_SOURCE PASSAGE_
QSO is Quasars, representing about 10% of our data.

We'll want to represent our target classes numerically.

Exercise: Could we use a dummy variable encoding for our 3 targets?

First we make a mapping from names to ids and back:

In [17]:
tgt_id2name = ['GALAXY', 'STAR', 'QSO']
tgt_name2id = {name: idx for idx, name in enumerate(tgt_id2name)}
print("Class 1 is", tgt_id2name[1])
print("Galaxy is class", tgt_name2id['GALAXY'])
Class 1 is STAR
Galaxy is class 0

Now we use that mapping to make a new numeric column.

In [18]:
sky['response'] = [tgt_name2id[cls] for cls in sky['class']]

Separate data in train and test sets

In [19]:
data_train_raw, data_test_raw = train_test_split(sky, test_size=.3, random_state=2001)
len(data_train_raw), len(data_test_raw)
Out[19]:
(140000, 60000)
In [20]:
# This is the somewhat magic way:
data_train_raw.groupby('class').log_redshift.apply(lambda group: sns.kdeplot(group));
In [21]:
# Less magic, but less functional.
data_train_raw.groupby('class').log_redshift.hist()
Out[21]:
class
GALAXY    AxesSubplot(0.125,0.125;0.775x0.755)
QSO       AxesSubplot(0.125,0.125;0.775x0.755)

[Extracted records]
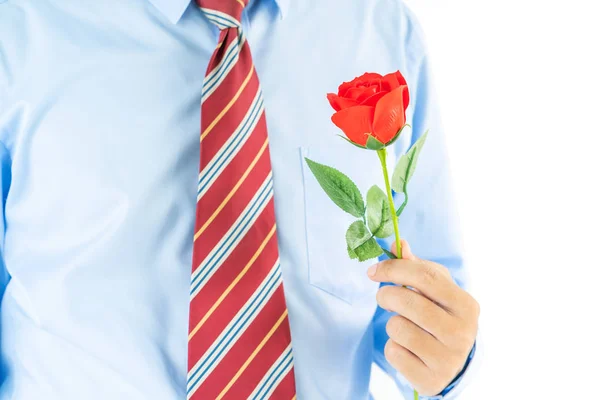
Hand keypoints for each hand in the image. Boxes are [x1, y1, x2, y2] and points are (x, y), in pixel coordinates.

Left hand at [367, 240, 478, 395]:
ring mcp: (447, 359)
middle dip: (386, 295)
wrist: (454, 364)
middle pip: (407, 301)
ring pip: (397, 327)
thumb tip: (397, 243)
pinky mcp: (430, 379)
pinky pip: (393, 352)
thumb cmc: (442, 317)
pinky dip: (393, 347)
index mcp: (466, 305)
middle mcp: (462, 333)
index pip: (424, 276)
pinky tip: (408, 349)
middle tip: (384, 298)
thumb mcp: (436, 291)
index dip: (393, 269)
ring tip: (405, 327)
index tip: (373, 270)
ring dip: (392, 324)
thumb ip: (416, 266)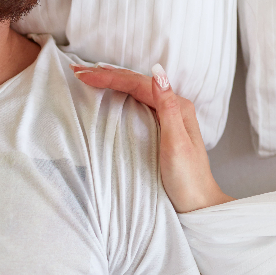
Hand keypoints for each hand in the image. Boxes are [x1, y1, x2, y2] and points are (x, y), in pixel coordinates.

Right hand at [71, 63, 231, 212]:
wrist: (198, 204)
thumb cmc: (188, 178)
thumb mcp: (176, 143)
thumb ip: (167, 107)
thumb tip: (158, 72)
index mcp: (177, 106)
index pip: (137, 84)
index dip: (110, 77)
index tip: (82, 75)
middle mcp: (173, 107)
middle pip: (136, 83)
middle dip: (107, 75)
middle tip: (77, 71)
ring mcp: (167, 117)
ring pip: (135, 91)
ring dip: (112, 82)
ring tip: (89, 76)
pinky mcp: (161, 128)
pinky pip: (136, 104)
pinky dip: (119, 95)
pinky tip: (110, 94)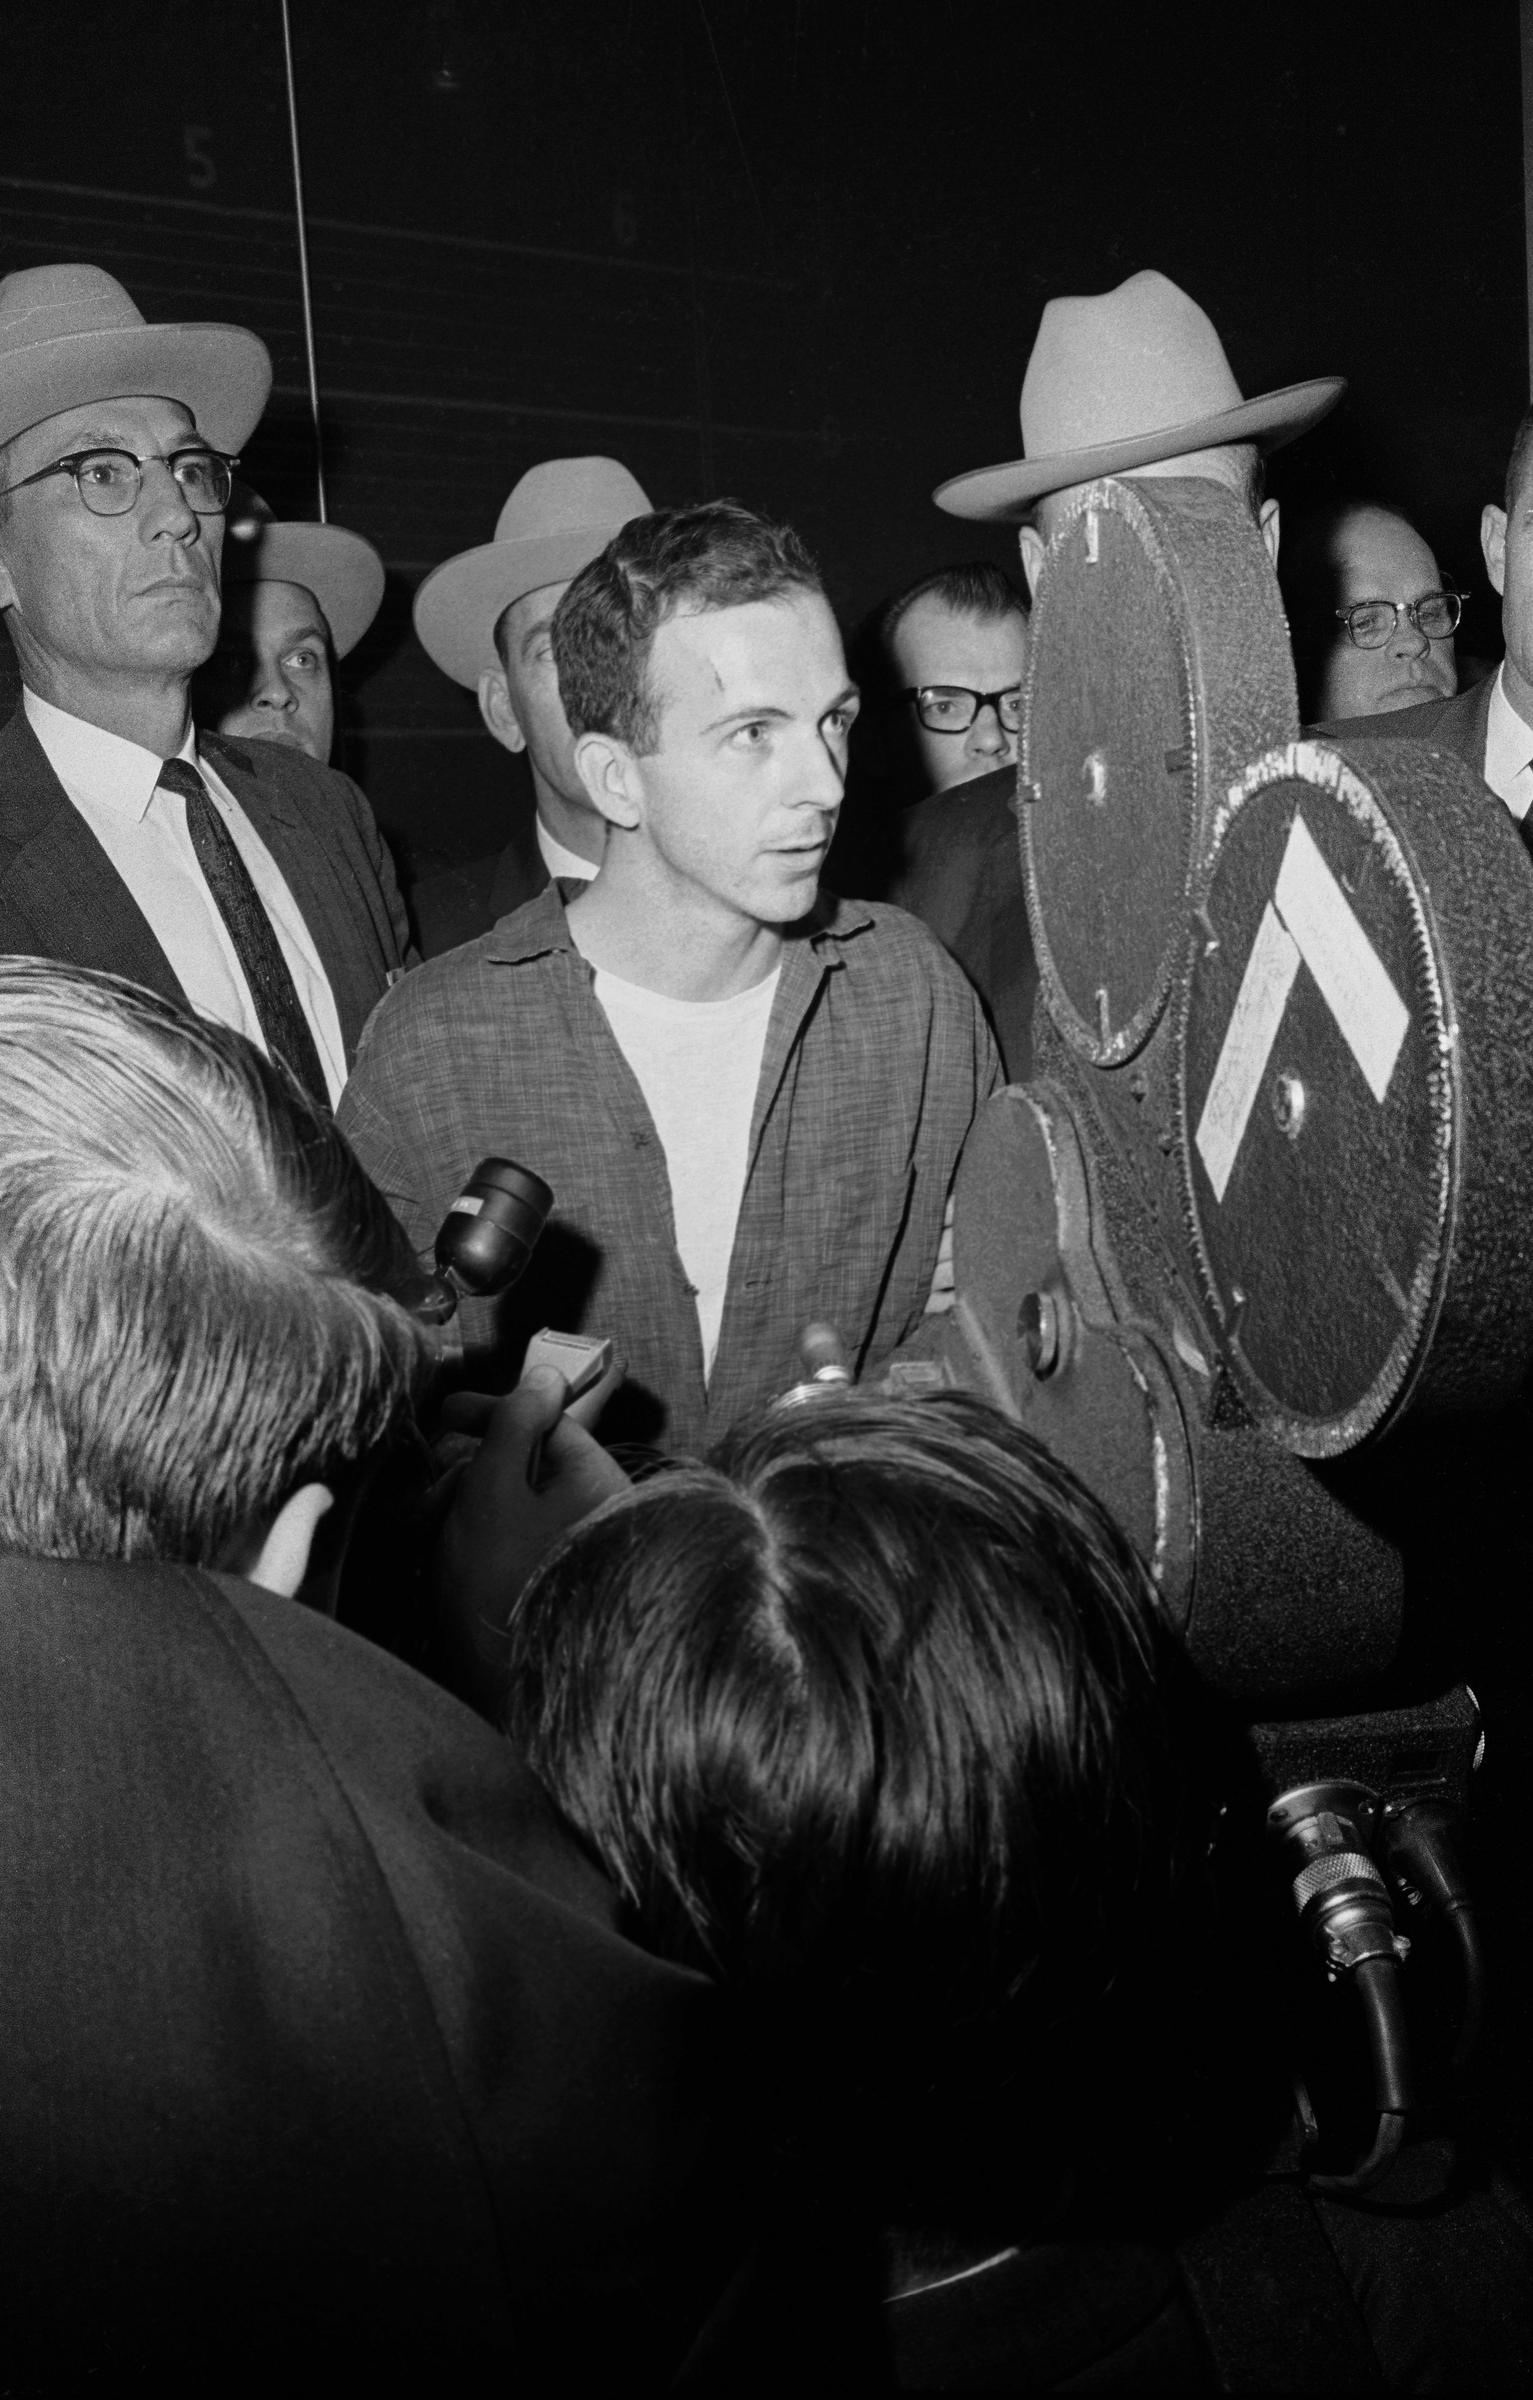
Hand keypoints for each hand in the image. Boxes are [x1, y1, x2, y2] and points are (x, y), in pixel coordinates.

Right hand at [432, 1364, 629, 1716]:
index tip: (445, 1413)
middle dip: (472, 1467)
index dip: (493, 1411)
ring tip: (425, 1530)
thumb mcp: (496, 1489)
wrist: (517, 1691)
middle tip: (426, 1490)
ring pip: (519, 1501)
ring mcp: (579, 1547)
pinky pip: (519, 1538)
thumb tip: (545, 1374)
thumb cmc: (502, 1581)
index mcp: (595, 1477)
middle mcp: (599, 1508)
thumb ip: (514, 1427)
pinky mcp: (557, 1581)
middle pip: (530, 1461)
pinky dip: (480, 1536)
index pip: (546, 1419)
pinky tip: (444, 1554)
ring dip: (468, 1504)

_PROBLEM TO SOLVE_
Write out the stretch of the notebook excerpt on sky object classes from "len(data_train_raw), len(data_test_raw)" through "but less functional.", word for word.

_EXERCISE SOLUTION_
len(data_train_raw), len(data_test_raw)
Out[19]:
(140000, 60000)
In [20]:
# This is the somewhat magic way:
data_train_raw.groupby('class').log_redshift.apply(lambda group: sns.kdeplot(group));
In [21]:
# Less magic, but less functional.